**Consigne 1:** Dans les enregistrements ci-dessous, recopiez tout ce qui s'étend de la ligne contenant « Populate the blank temperature » jusqu'à la fin des enregistrements, bornes incluses. Substituez « reference » à « sample » et laissez tout le reste inchangé.

**Extrait du texte:**
■ ■ ■ ■ ■ ■ ■
Parler de la révision du régime des retraites comme d’un enjeu politique majeur tient de l’euphémisme. Alors qu’une énième réforme est proposée par l’exécutif (la huitième en vingt-cinq ans, depuis la première conduite par Édouard Balladur de 1993), le gouvernement craint l’explosion de colère sociale. Est-ce le souvenir de la réforme manquée des régimes spéciaux voulue par Alain Juppé et brisée par un vaste mouvement de grève en décembre 1995 ? La crainte de coaliser les mécontents, les jeunes ne comprenant pas pourquoi ils devraient financer un régime de redistribution dont ils pensent ne jamais profiter ; les plus âgés et les plus fragiles redoutant une baisse du niveau de redistribution ? Probablement un peu de tout cela. À quoi il faut encore ajouter le risque politique qui consiste à s’attaquer à un pilier de l’État-providence auquel les Français sont passionnément attachés, mais dont le coût représente à lui seul plus de 13 % du PIB français, la moitié des dépenses liées à la protection sociale.
■ ■ ■ ■ ■ ■ ■
[Données de transcription de mesures]
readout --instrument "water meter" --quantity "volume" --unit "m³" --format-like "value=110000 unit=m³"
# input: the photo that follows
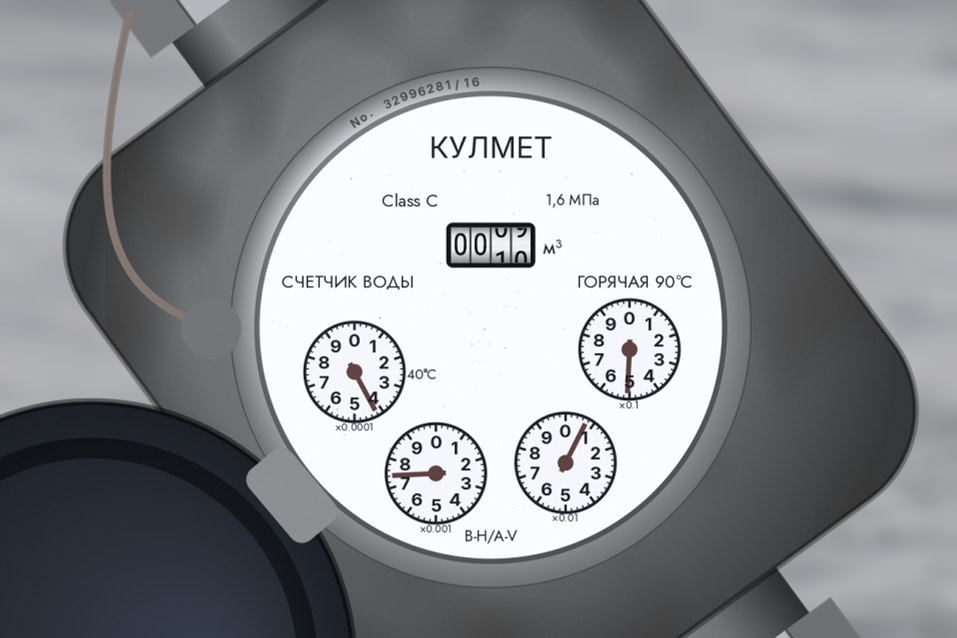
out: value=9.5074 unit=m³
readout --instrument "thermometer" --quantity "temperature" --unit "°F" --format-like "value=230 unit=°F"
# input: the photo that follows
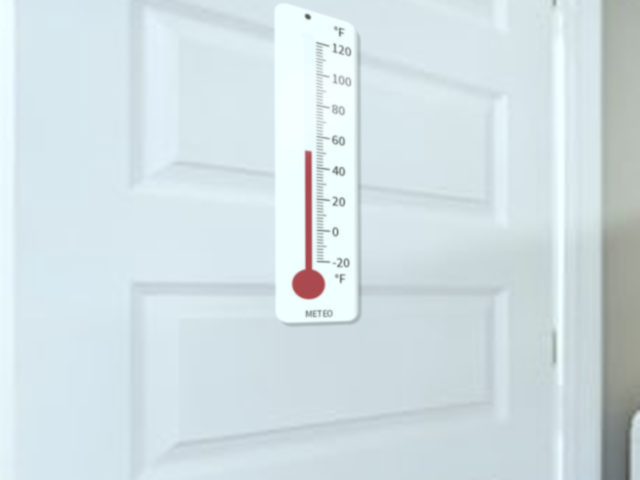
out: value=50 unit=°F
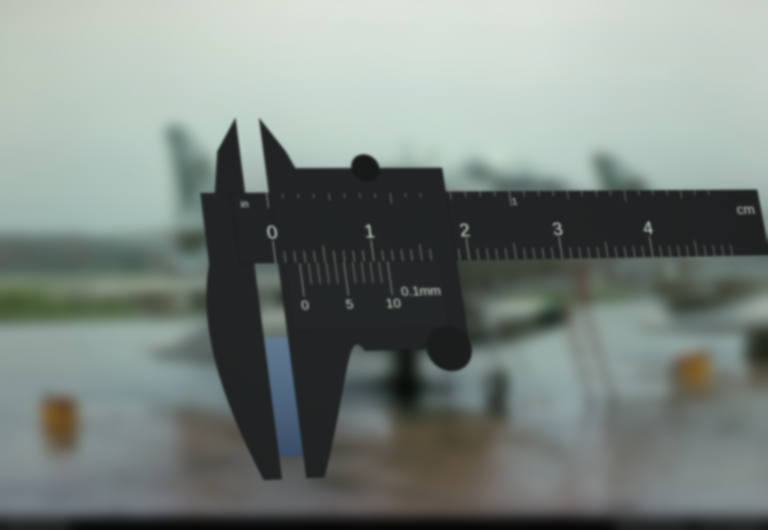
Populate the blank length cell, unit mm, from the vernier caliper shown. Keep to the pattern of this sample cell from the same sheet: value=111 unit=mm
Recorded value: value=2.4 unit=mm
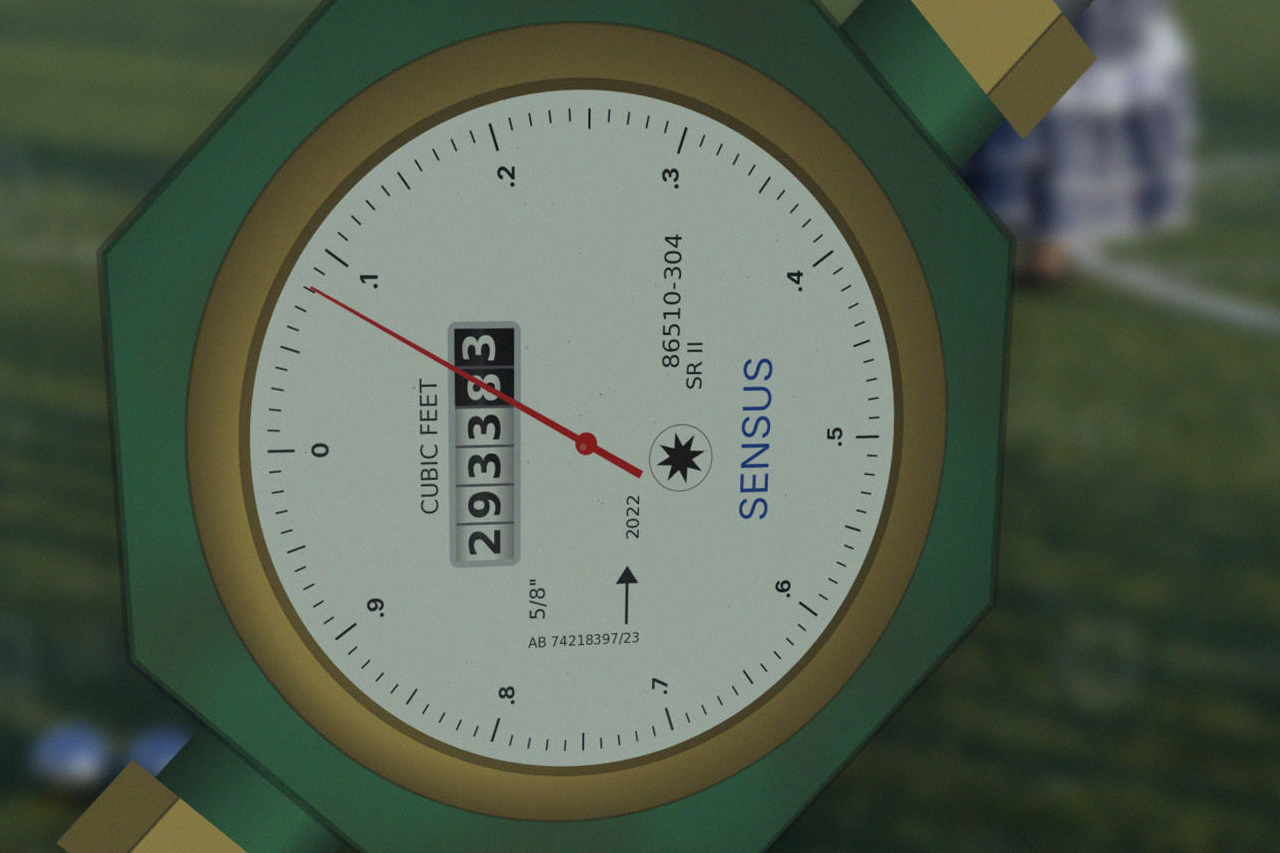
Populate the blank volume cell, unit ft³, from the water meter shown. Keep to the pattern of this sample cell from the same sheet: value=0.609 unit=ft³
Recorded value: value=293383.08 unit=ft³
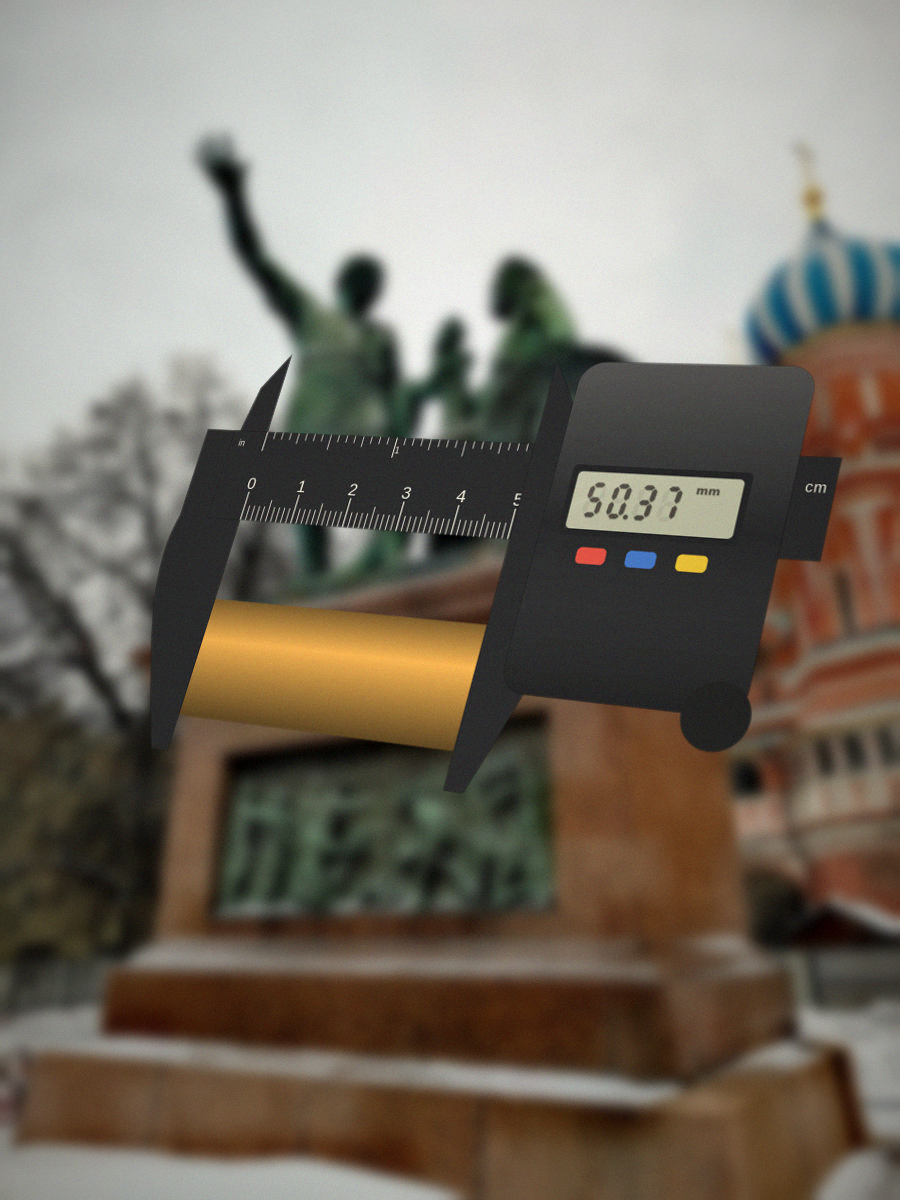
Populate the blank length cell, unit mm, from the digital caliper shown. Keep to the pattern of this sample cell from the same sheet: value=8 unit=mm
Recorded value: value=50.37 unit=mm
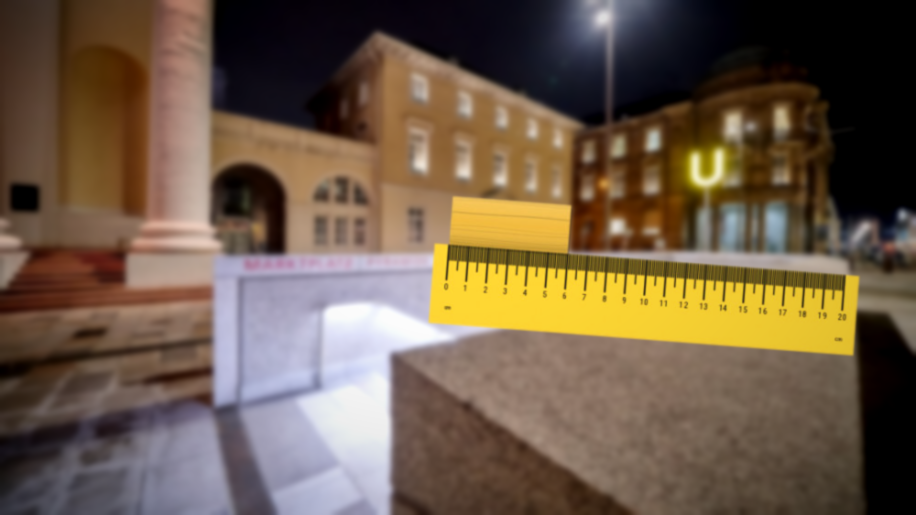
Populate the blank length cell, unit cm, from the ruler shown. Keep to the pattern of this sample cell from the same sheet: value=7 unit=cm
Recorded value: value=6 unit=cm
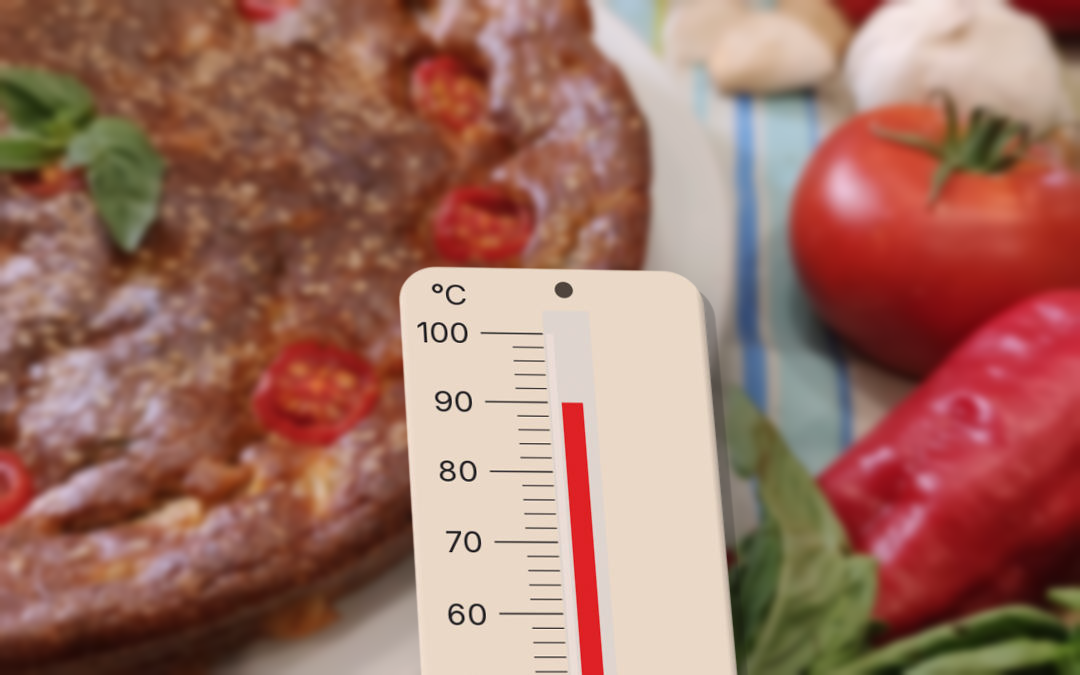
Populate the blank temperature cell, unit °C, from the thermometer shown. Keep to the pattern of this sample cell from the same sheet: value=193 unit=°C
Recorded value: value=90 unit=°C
■ ■ ■ ■ ■ ■ ■
**Consigne 2:**
Pour chacune des affirmations suivantes, indiquez par oui ou par non si elle concorde avec l'extrait ci-dessus sur la réforme des retraites, en citant mot pour mot les termes décisifs du texte.
(a) La réforme proposée par l'exécutif serait la huitième en vingt-cinq ans.
(b) La réforme des régimes spéciaux voulue par Alain Juppé a été menée à son terme.
(c) Le coût du régime des retraites représente plus de 20 % du PIB français.

**Résultat obtenu 1:**
Populate the blank temperature cell, unit °C, from the thermometer shown. Keep to the pattern of this reference cell from the same sheet: value=193 unit=°C
Recorded value: value=90 unit=°C

**Résultat obtenu 2:**
(a) Oui : « la huitième en vingt-cinq ans ».
(b) Non : « brisée par un vaste mouvement de grève en décembre 1995 ».
(c) Non : « plus de 13 % du PIB français ».